During the Martin/Harper minority years, people spoke of the "dysfunctional Parliament", to such an extent the Conservatives successfully framed anything less than a majority as the antithesis of "good government". In some respects our collective memories had almost forgotten how majority governments actually work in this country, we are now getting a RUDE awakening, as the Harper government operates more like a "regime" than democratic creation. A strong, stable government is really code for an almost omnipotent entity, that freely stifles debate, somehow turns 39.6% into 100% DOMINATION of everything and anything.
The inherent problem with Canadian democracy- never more stark and revealing than this moment- with each successive layer peeled away, true power resides in an alarming few.

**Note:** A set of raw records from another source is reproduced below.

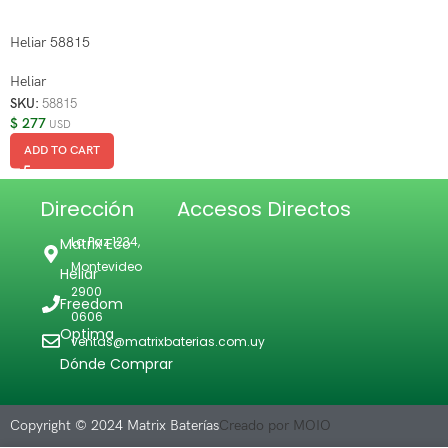
Heliar 58815
Heliar
SKU:
58815
$
277
USD
ADD TO CART
Dirección
Accesos Directos
La Paz 1234,
Matrix Eco
Montevideo
Heliar
2900
Freedom
0606
Optima
ventas@matrixbaterias.com.uy
Dónde Comprar
Copyright © 2024 Matrix Baterías
Creado por MOIO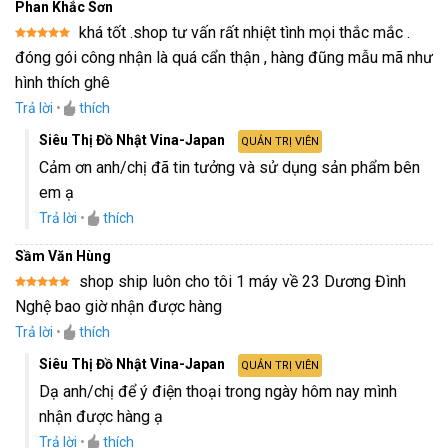
Phan Khắc Sơn
khá tốt .shop tư vấn rất nhiệt tình mọi thắc mắc .
Được xếp
đóng gói công nhận là quá cẩn thận , hàng đũng mẫu mã như
hạng
5
5
sao
hình thích ghê
Trả lời
•
thích
Siêu Thị Đồ Nhật Vina-Japan
QUẢN TRỊ VIÊN
Cảm ơn anh/chị đã tin tưởng và sử dụng sản phẩm bên
em ạ
Trả lời
•
thích
Sầm Văn Hùng
shop ship luôn cho tôi 1 máy về 23 Dương Đình
Được xếp
Nghệ bao giờ nhận được hàng
hạng
5
5
sao
Trả lời
•
thích
Siêu Thị Đồ Nhật Vina-Japan
QUẢN TRỊ VIÊN
Dạ anh/chị để ý điện thoại trong ngày hôm nay mình
nhận được hàng ạ
Trả lời
•
thích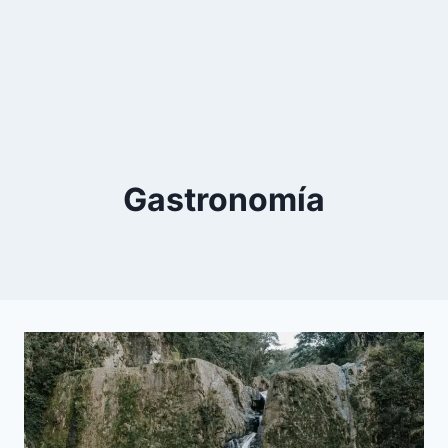
Gastronomía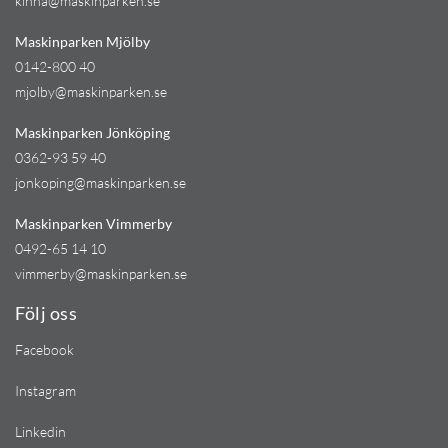
kinna@maskinparken.se
Maskinparken Mjölby
0142-800 40
mjolby@maskinparken.se
Maskinparken Jönköping
0362-93 59 40
jonkoping@maskinparken.se
Maskinparken Vimmerby
0492-65 14 10
vimmerby@maskinparken.se
Följ oss
Facebook
Instagram
Linkedin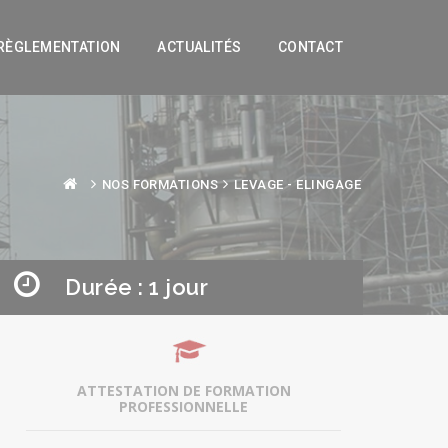
RÈGLEMENTATION
ACTUALITÉS
CONTACT
NOS FORMATIONS
LEVAGE - ELINGAGE
Durée : 1 jour
ATTESTATION DE FORMATION
PROFESSIONNELLE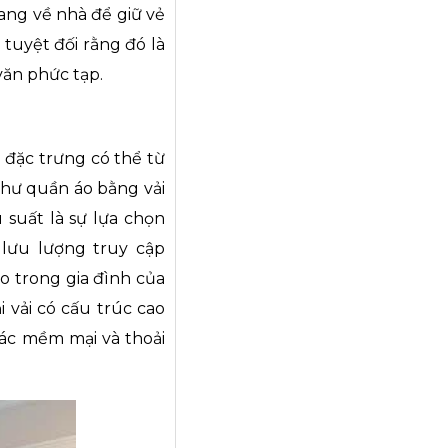
ang về nhà để giữ vẻ
tuyệt đối rằng đó là
văn phức tạp.
u đặc trưng có thể từ
như quần áo bằng vải
u suất là sự lựa chọn
 lưu lượng truy cập
o trong gia đình của
i vải có cấu trúc cao
iác mềm mại và thoải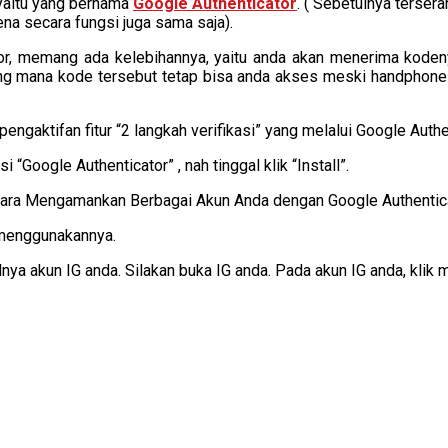
 yaitu yang bernama
Google Authenticator
. ( Sebetulnya terse
ena secara fungsi juga sama saja).
or, memang ada kelebihannya, yaitu anda akan menerima kode
yang mana kode tersebut tetap bisa anda akses meski handphone
ngaktifan fitur “2 langkah verifikasi” yang melalui Google Authen
 “Google Authenticator” , nah tinggal klik “Install”.
n menggunakannya.
a akun IG anda. Silakan buka IG anda. Pada akun IG anda, klik me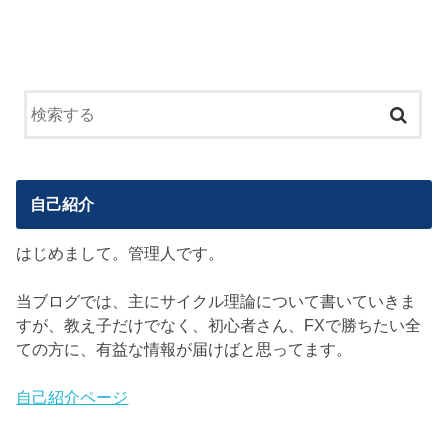
自己紹介
はじめまして。管理人です。
当ブログでは、主にサイクル理論について書いていきま
すが、教え子だけでなく、初心者さん、FXで勝ちたい全
ての方に、有益な情報が届けばと思ってます。
自己紹介ページ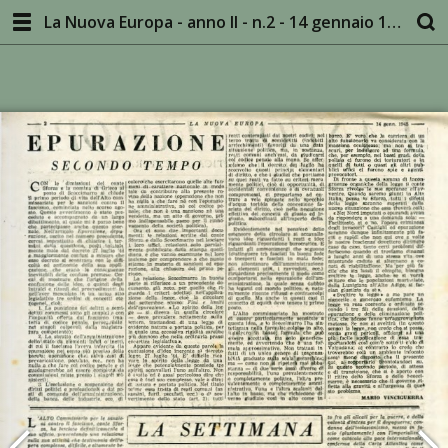
La Nuova Europa - anno II - n.2 - 14 gennaio 1945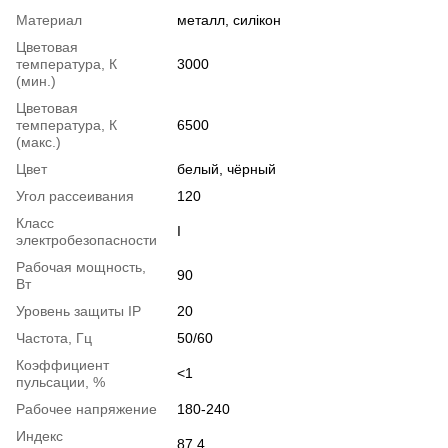
Материал
металл, силікон
Цветовая
температура, К
3000
(мин.)
Цветовая
температура, К
6500
(макс.)
Цвет
белый, чёрный
Угол рассеивания
120
Класс
І
электробезопасности
Рабочая мощность,
90
Вт
Уровень защиты IP
20
Частота, Гц
50/60
Коэффициент
<1
пульсации, %
Рабочее напряжение
180-240
Индекс
87.4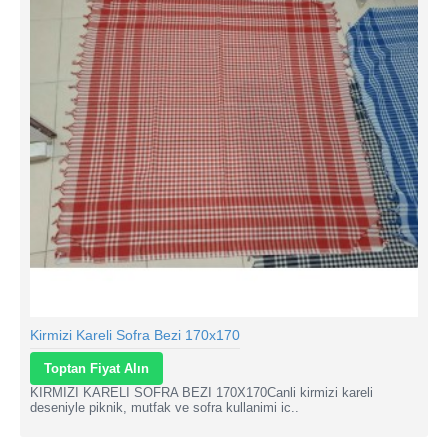
Kirmizi Kareli Sofra Bezi 170x170
Toptan Fiyat Alın
KIRMIZI KARELI SOFRA BEZI 170X170Canli kirmizi kareli
deseniyle piknik, mutfak ve sofra kullanimi ic..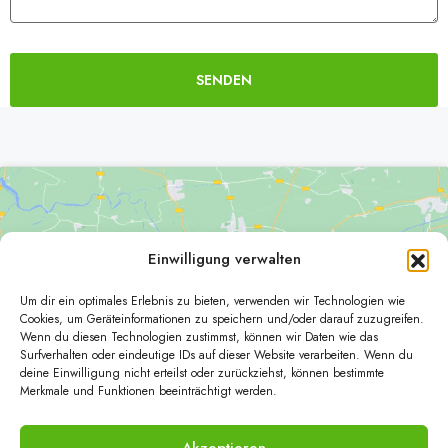
SENDEN
Alternative:
Einwilligung verwalten
Um dir ein optimales Erlebnis zu bieten, verwenden wir Technologien wie
Klicke hier, um Marketing-Cookies zu
Cookies, um Geräteinformationen zu speichern und/oder darauf zuzugreifen.
Wenn du diesen Technologien zustimmst, können wir Daten wie das
akzeptieren und diesen Inhalt zu aktivieren
Surfverhalten oder eindeutige IDs auf dieser Website verarbeiten. Wenn du
deine Einwilligung nicht erteilst oder zurückziehst, können bestimmte
Merkmale und Funktionen beeinträchtigt werden.
Akzeptieren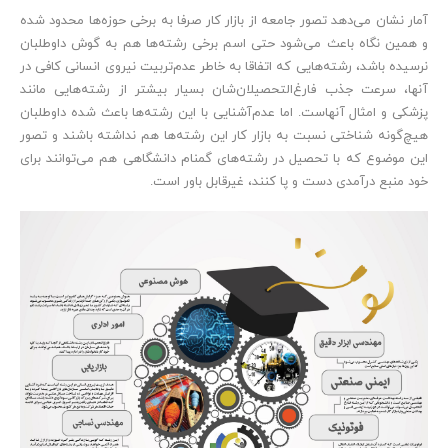
آمار نشان می‌دهد تصور جامعه از بازار کار صرفا به برخی حوزه‌ها محدود شده
و همین نگاه باعث می‌شود حتی اسم برخی رشته‌ها هم به گوش داوطلبان
نرسیده باشد، رشته‌هایی که اتفاقا به خاطر عدم‌تربیت نیروی انسانی کافی در
آنها، سرعت جذب فارغ‌التحصیلان‌شان بسیار بیشتر از رشته‌هایی مانند
پزشکی و امثال آنهاست. اما عدم‌آشنایی با این رشته‌ها باعث شده داوطلبان
هیچ‌گونه شناختی نسبت به بازار کار این رشته‌ها هم نداشته باشند و تصور
این موضوع که با تحصیل در رشته‌های گمنام دانشگاهی هم می‌توانند برای
خود منبع درآمدی دست و پا کنند، غیرقابل باور است.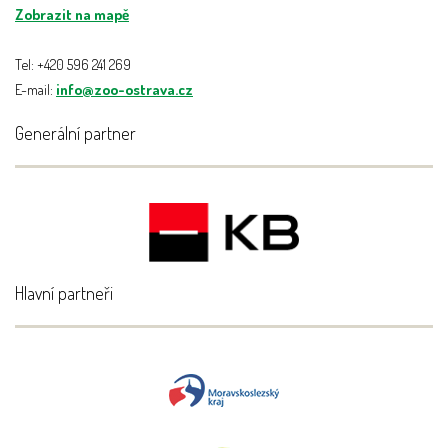
Zobrazit na mapě
Tel: +420 596 241 269
E-mail:
info@zoo-ostrava.cz
Generální partner
Hlavní partneři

A minority vote translates to majority rule, within that minority vote a inner circle of key MP's largely frames the debate, within that group a small cadre of mostly unelected operatives within the PM's office dictates the direction of the entire government apparatus. We have a democracy which someone manifests itself into a virtual dictatorship in practice, based on dubious electoral math. Minorities might be messy, but they provide an accountability function which evaporates in alarming fashion once 50 plus 1 is achieved.
As the linked piece by Dan Gardner explains, all majorities operate like totalitarian regimes, but with this Harper government we are witnessing a new expression in terms of degree. It is legitimate to ask, what is the point of Parliament in a majority circumstance, particularly one where the government routinely shuts down even the window dressing that is "debate"? What do MP's really do in a majority? Is it fair to say they are empty vessels, essentially representing no one, standing up and down without any true power? Most government MP's are drones, programmed to perform a function, but devoid of truly diverting from the chosen course. Opposition MP's don't hold the government to any standard, at least not in ways that necessarily demands a seat in Parliament. The government doesn't like any particularly debate, they unilaterally shut it down, no true exchange, nor even the slightest indication that any legitimate suggestion would be considered. When you distance yourself from the process that brings people to power, the concrete practice of yielding power is ALARMING in this country.
There are plenty of ideas floating around to reform our system. While solutions still remain somewhat disjointed and piecemeal, the core problems are quickly coming into focus. Perhaps, if there is one "silver lining" in enduring this particular regime, their continual abuse of power will provide the tipping point for a system which isn't just sick, it's effectively dead in terms of FUNCTIONING democracy.